As he spoke the desire to tell him of her love for Adam rose within her, but with the desire came a thought that modified the form in which impulse prompted her to make confession. Moor was both sensitive and proud, would not the knowledge of the fact mar for him the friendship that was so much to both? From Warwick he would never learn it, from her he should have only a half confidence, and so love both friend and wife with an untroubled heart. Few of us can always control the rebellious nature that so often betrays and then reproaches, few always weigh the moment and the act that bans or blesses it, and where is the life that has not known some turning-point when a fugitive emotion has decided great issues for good or ill? Such an emotion came to Sylvia then, and another temptation, wearing the guise of generosity, urged her to another false step, for when the first is taken a second inevitably follows.

"I have no wish, no regret, nothing but the old doubt of my unstable self, and the fear that I may fail to make you happy. But I should like to tell you something. I don't know that you will care for it, or that there is any need to tell it, but when you said there should be confidence between us, I felt that I wanted you to know that I had loved some one before I loved you."

He did not see her face, he only heard her quiet voice. He had no thought of Adam, whom she had known so short a time, who was already bound; he only fancied that she spoke of some young lover who had touched her heart, and while he smiled at the nice sense of honor that prompted the innocent confession, he said, with no coldness, no curiosity in voice or face —

"No need to tell it, dear. I have no jealousy of any one who has gone before me. Rest assured of this, for if I could not share so large a heart with one who will never claim my share I should not deserve it."

"That is so like you! Now I am quite at ease."

He looked down at her as she went beside him, thinking that of all the brides he had ever seen his own looked least like one.

"I always thought that you would make a very ardent lover, Sylvia. That you would be excited, gay, and brilliant at a time like this. But you are so quiet, so absorbed, and so unlike your former self that I begin to think I do not know you yet."

"You will in time. I am passionate and restless by nature, but I am also very sensitive to all influences, personal or otherwise, and were you different from your tranquil, sunshiny self, I too should change. I am quiet because I seem in a pleasant state, half-waking, half dreaming, from which I never wish to wake. I am tired of the past, contented with the present, and to you I leave the future."

"It shall be a happy one if I can make it so, and to-morrow you will give me the dear right to try."

"Yes," she said, and thinking of the solemn promises to be then made, she added, thoughtfully, "I think I love, I know I honor, I will try to obey. Can I do more?"

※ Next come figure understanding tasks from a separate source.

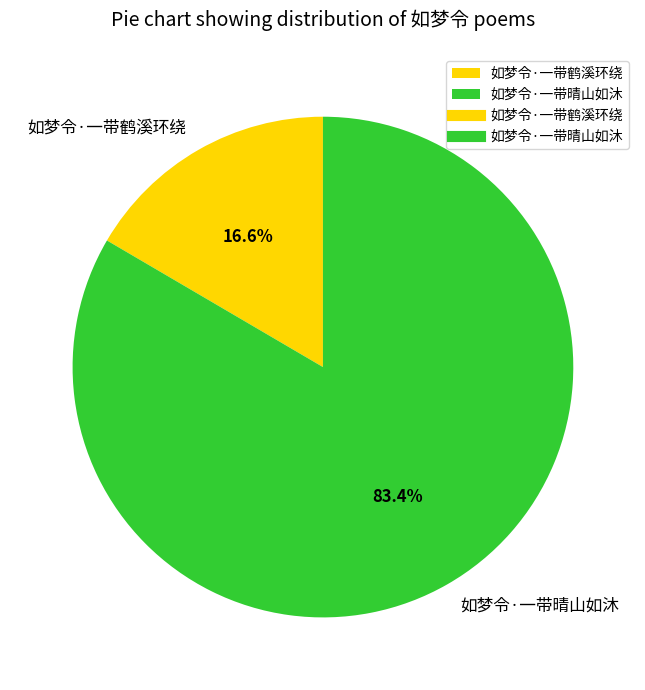

Is it true that 如梦令·一带鹤溪环绕 is 31% of the pie?

False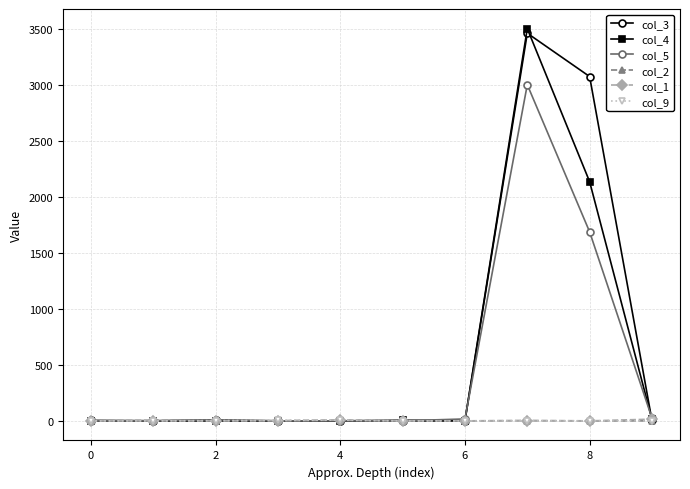

Which series has the largest range (max minus min)?

col_4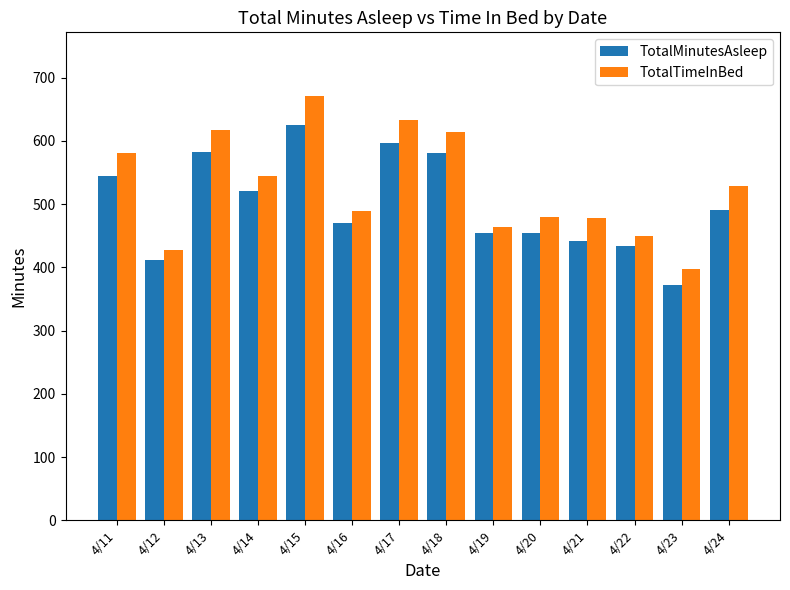

Which series changed the most between 4/12 and 4/15?

TotalTimeInBed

Well for them both if they could have known that friendship is love's twin, and the gentle sisters are too often mistaken for each other. That Sylvia was innocently deceiving both her lover and herself, by wrapping her friendship in the garb her lost love had worn, forgetting that the wanderer might return and claim its own, leaving the other to suffer for the borrowed warmth. They did not know it, and walked tranquilly together in the summer night, planning the new life as they went, and when they parted Moor pointed to a young moon hanging in the sky.